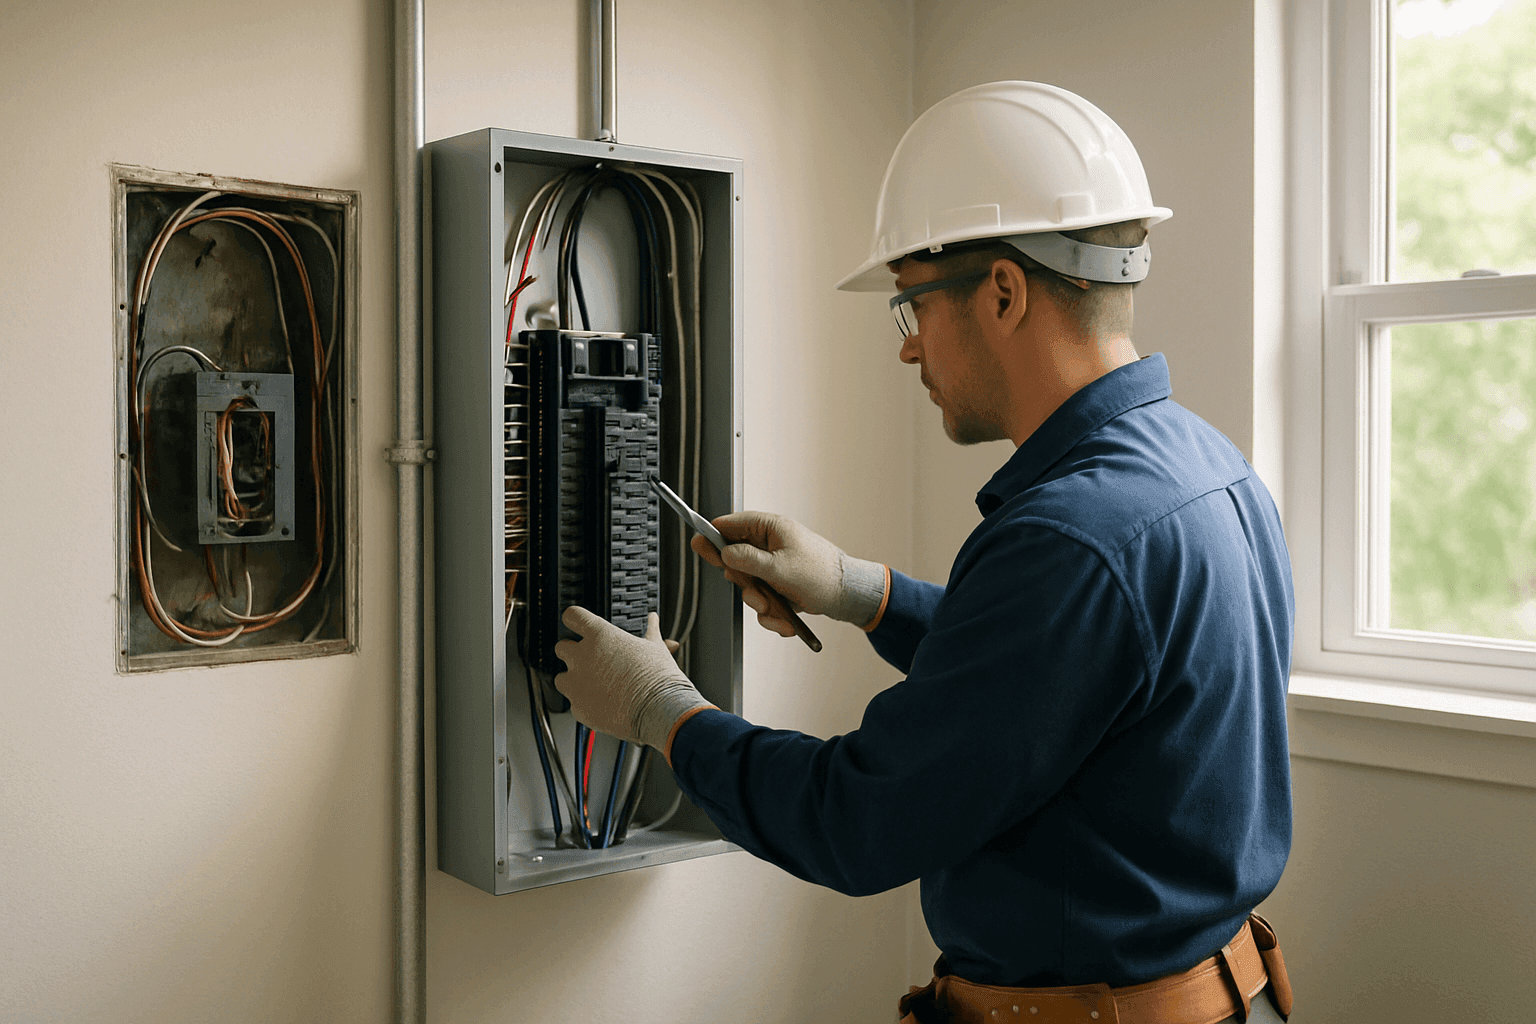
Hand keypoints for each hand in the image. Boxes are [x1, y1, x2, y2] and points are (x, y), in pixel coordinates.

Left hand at [553, 608, 711, 750]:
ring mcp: (577, 684)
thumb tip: (653, 619)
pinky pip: (573, 702)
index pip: (572, 616)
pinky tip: (603, 703)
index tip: (579, 625)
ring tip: (597, 686)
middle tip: (592, 660)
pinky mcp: (578, 708)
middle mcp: (582, 657)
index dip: (575, 620)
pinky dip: (585, 703)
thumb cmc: (658, 678)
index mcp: (600, 635)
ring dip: (574, 680)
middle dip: (573, 653)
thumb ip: (650, 630)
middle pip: (561, 647)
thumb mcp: (656, 647)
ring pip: (562, 677)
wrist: (660, 711)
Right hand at [690, 511, 886, 634]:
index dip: (714, 536)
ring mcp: (774, 566)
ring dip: (760, 603)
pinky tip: (785, 622)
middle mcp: (770, 545)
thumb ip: (748, 560)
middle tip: (754, 591)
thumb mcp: (780, 568)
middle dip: (745, 583)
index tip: (700, 546)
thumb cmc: (821, 575)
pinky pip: (763, 599)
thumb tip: (723, 553)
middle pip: (736, 560)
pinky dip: (772, 613)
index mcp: (771, 529)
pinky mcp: (779, 585)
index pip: (732, 525)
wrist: (848, 597)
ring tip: (776, 610)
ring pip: (749, 585)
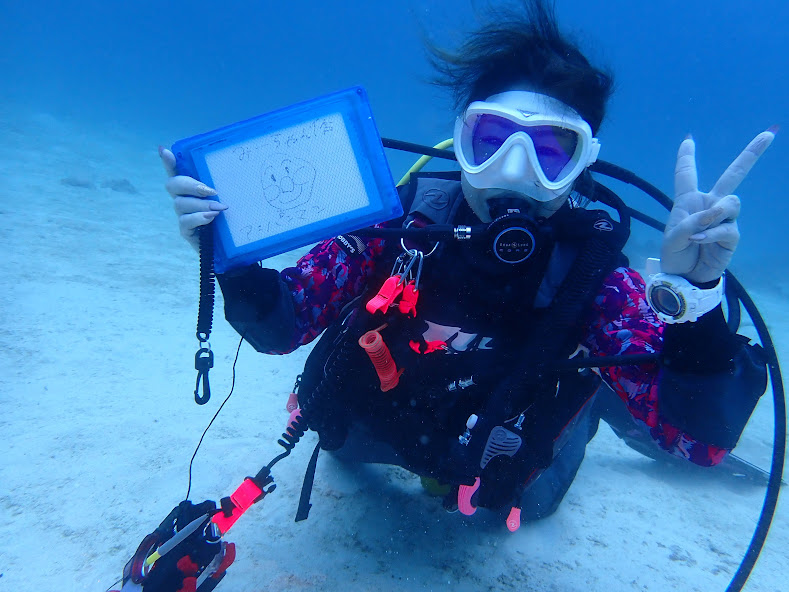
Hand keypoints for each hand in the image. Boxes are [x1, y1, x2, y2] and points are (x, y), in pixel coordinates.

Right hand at [159, 146, 226, 251]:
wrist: (231, 246)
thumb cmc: (229, 218)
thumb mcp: (228, 199)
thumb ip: (224, 188)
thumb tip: (232, 174)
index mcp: (191, 188)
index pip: (176, 171)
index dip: (169, 163)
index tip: (166, 151)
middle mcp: (183, 199)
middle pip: (173, 185)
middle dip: (190, 185)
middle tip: (211, 190)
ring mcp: (183, 215)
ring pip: (181, 204)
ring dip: (201, 204)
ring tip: (220, 208)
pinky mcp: (186, 231)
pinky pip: (186, 221)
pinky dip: (199, 218)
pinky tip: (211, 217)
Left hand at [661, 128, 775, 283]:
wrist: (685, 278)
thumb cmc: (675, 255)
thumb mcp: (672, 238)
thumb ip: (690, 222)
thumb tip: (714, 213)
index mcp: (688, 201)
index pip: (687, 175)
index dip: (686, 158)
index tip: (688, 140)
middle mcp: (708, 205)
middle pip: (733, 175)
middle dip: (751, 154)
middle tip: (769, 134)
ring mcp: (722, 219)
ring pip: (731, 202)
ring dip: (715, 214)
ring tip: (698, 232)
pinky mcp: (731, 235)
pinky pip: (728, 227)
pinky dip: (712, 234)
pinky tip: (700, 240)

ACTIVITY: Return every line in the records that includes the string "hand".

THE COMPLETED TASK:
Hand keypoints for each hand in the image. Boxes are [x1, y1, x2, y2] and points are (x, y), in pixel coordinates.
Left hand at [553, 608, 711, 750]:
Right hand at [690, 511, 886, 634]:
Hand keypoints for each hand in the image. Boxes are [x1, y1, x2, y2] and points are (x, y), in pixel coordinates.
Right hand at [159, 146, 226, 251]:
Left hand at [661, 128, 775, 283]:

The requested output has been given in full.